## Exercise aim
Pull out, word for word, the lines from the one containing "Say which one of" through the one containing "Answer: approximately 135°", including both of those lines and no others.

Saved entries
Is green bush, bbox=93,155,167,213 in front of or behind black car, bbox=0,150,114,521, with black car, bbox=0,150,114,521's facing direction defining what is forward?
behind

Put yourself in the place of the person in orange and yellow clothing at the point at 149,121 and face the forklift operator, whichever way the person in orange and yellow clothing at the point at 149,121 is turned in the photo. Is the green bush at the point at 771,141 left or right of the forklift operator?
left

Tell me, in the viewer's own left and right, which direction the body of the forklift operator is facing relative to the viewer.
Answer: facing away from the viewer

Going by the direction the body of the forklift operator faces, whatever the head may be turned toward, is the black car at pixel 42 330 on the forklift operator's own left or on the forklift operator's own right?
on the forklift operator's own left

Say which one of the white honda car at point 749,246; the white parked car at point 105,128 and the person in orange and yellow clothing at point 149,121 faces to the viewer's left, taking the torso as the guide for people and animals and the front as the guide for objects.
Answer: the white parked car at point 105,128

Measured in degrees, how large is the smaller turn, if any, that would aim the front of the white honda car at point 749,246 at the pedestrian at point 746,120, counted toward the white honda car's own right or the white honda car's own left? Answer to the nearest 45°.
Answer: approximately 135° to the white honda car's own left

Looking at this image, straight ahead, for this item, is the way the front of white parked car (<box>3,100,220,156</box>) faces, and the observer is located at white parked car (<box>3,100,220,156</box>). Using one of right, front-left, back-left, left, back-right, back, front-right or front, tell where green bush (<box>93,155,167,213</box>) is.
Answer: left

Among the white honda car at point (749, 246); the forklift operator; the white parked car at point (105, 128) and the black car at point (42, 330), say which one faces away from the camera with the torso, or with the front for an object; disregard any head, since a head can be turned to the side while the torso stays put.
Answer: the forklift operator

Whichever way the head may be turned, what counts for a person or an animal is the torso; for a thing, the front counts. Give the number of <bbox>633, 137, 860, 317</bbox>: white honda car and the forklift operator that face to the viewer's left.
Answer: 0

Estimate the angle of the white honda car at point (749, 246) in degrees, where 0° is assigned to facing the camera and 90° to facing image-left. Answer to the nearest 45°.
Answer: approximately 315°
==
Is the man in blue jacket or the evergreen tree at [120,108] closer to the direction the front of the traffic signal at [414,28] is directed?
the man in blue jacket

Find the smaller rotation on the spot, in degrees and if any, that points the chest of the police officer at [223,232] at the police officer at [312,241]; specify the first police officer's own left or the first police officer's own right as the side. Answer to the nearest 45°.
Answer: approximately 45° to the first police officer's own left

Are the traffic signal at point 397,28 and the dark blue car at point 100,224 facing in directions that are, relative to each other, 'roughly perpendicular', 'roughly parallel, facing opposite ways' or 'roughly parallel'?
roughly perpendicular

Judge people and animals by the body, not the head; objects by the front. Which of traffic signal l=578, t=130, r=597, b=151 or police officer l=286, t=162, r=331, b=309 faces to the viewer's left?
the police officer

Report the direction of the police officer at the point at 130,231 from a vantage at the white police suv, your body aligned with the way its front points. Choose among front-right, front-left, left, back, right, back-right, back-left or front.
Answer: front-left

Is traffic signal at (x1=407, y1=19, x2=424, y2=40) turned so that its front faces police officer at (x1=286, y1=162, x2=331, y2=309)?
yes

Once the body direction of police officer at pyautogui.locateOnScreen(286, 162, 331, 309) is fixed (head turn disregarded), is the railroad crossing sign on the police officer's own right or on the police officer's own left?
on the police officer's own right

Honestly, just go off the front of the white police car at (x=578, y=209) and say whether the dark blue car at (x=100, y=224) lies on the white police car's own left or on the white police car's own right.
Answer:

## Your response
Say which one of the white honda car at point 749,246; the white parked car at point 105,128 and the person in orange and yellow clothing at point 149,121 faces to the viewer's left, taking the torso as the guide for people and animals and the front as the guide for objects.
Answer: the white parked car at point 105,128

Measured in degrees, how large is the smaller turn, if any, that would aim the front of the white honda car at point 749,246 at the pedestrian at point 746,120, counted toward the white honda car's own right or the white honda car's own left? Answer to the nearest 45°.
Answer: approximately 135° to the white honda car's own left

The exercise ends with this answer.